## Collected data
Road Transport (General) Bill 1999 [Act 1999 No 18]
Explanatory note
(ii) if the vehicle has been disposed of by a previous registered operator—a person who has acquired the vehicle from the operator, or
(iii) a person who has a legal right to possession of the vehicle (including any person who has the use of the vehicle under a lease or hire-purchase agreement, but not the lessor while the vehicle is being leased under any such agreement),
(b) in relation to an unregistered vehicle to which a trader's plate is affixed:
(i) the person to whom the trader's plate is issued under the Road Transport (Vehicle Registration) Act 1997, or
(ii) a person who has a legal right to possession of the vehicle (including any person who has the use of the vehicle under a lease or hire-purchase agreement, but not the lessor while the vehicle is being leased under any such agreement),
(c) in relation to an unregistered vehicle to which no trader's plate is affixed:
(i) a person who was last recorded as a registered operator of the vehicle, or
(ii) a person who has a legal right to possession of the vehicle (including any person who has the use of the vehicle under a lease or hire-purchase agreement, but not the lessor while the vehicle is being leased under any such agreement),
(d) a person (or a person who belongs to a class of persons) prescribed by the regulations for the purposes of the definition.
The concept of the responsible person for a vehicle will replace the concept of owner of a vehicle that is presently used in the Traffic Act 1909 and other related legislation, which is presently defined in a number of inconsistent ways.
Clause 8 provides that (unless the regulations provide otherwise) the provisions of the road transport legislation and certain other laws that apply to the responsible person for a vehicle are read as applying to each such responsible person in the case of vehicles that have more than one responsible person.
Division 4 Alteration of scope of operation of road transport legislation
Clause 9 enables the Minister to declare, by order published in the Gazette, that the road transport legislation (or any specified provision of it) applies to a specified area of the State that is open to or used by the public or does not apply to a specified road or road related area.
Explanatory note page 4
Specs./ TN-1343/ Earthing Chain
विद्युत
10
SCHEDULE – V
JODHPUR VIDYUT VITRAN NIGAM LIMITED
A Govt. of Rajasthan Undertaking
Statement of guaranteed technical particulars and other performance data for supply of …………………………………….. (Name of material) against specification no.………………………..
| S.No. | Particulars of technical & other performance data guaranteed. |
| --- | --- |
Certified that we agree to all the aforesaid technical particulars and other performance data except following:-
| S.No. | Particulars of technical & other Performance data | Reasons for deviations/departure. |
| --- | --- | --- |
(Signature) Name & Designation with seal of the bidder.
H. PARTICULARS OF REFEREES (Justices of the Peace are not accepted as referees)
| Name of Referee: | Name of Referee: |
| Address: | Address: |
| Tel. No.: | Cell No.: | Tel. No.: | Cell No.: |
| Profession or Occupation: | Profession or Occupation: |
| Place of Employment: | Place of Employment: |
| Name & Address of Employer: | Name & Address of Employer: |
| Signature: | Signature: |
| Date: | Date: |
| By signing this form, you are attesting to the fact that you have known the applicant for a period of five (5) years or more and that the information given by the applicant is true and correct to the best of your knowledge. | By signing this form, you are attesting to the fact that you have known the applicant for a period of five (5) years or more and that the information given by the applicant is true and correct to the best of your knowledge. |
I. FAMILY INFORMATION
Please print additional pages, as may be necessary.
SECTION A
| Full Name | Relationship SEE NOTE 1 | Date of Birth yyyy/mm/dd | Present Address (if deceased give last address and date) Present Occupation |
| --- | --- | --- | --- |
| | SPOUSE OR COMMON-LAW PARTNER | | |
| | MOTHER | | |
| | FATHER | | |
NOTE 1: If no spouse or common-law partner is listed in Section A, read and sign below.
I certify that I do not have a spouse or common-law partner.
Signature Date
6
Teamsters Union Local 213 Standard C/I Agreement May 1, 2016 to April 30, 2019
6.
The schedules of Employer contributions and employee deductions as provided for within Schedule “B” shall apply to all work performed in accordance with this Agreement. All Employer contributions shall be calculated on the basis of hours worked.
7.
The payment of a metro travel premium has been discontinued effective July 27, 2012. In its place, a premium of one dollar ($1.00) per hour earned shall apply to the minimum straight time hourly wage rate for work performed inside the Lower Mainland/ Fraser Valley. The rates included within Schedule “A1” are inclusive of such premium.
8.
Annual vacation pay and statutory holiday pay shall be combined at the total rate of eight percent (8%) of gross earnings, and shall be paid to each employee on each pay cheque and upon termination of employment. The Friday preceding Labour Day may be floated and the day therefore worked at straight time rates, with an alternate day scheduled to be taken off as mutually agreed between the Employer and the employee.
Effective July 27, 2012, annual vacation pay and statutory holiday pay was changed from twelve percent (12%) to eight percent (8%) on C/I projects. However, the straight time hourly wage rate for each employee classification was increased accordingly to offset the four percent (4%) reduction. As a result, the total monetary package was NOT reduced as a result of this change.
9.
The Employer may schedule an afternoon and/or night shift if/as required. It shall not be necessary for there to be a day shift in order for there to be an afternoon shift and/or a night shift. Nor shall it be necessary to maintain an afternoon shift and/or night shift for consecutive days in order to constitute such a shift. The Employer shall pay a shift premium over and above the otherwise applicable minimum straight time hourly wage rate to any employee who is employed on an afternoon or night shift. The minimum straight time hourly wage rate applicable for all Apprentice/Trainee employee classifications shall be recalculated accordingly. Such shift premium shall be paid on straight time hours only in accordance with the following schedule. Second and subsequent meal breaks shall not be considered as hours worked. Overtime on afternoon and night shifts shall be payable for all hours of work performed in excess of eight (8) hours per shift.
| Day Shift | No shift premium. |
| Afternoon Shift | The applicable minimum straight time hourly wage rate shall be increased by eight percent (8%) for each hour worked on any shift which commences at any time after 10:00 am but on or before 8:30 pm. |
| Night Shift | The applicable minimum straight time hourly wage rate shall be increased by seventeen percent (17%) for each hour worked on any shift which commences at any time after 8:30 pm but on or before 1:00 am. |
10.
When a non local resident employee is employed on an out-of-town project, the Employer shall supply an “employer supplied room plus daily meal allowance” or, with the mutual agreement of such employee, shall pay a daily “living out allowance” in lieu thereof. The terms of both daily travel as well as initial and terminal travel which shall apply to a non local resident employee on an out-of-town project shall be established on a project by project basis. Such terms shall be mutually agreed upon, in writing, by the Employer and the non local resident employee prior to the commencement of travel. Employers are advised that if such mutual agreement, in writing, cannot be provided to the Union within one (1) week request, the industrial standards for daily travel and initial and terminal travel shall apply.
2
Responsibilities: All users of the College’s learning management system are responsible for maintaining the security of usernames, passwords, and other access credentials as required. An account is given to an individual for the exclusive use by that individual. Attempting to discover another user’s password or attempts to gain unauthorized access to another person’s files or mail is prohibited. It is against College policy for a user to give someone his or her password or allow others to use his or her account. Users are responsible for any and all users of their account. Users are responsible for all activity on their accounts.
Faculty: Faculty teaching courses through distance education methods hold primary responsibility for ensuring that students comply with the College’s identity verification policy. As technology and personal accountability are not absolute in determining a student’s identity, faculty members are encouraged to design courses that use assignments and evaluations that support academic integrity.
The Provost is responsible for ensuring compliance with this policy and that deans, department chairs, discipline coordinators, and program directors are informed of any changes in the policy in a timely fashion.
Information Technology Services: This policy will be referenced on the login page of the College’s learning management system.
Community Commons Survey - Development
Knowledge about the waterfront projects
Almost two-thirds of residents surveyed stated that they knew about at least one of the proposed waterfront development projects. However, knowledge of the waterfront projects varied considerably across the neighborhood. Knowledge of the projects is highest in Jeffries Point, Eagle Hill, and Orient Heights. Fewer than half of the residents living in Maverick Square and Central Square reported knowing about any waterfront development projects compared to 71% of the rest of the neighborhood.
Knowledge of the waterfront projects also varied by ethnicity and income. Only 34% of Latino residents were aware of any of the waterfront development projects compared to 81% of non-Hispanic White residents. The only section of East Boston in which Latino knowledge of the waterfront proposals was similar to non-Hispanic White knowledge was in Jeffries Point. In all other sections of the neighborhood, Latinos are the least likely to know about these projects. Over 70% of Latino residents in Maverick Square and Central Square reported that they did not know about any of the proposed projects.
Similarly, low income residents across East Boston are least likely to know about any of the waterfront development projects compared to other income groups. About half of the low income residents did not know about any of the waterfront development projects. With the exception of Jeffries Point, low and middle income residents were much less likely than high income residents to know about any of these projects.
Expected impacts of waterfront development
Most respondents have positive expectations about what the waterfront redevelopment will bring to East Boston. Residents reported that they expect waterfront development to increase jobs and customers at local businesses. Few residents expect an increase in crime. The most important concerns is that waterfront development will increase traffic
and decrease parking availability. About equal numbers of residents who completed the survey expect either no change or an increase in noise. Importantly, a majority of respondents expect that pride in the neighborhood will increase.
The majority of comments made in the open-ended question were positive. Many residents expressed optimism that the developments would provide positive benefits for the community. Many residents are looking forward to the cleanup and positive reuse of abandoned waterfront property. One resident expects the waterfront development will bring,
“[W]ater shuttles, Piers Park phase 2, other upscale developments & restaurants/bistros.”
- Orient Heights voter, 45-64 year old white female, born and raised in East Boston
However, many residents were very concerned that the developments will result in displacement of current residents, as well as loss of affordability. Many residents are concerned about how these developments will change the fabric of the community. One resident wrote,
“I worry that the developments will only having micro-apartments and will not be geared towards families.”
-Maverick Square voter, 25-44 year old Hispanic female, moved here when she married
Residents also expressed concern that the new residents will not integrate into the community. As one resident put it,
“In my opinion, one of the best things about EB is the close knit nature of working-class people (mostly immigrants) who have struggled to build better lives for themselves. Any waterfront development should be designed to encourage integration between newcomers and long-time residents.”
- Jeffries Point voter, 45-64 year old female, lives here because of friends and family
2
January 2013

## REQUIRED ACTION
Take every line above where "before" appears and copy it.

## FINAL ANSWER
| Afternoon Shift | The applicable minimum straight time hourly wage rate shall be increased by eight percent (8%) for each hour worked on any shift which commences at any time after 10:00 am but on or before 8:30 pm. |
| Night Shift | The applicable minimum straight time hourly wage rate shall be increased by seventeen percent (17%) for each hour worked on any shift which commences at any time after 8:30 pm but on or before 1:00 am. |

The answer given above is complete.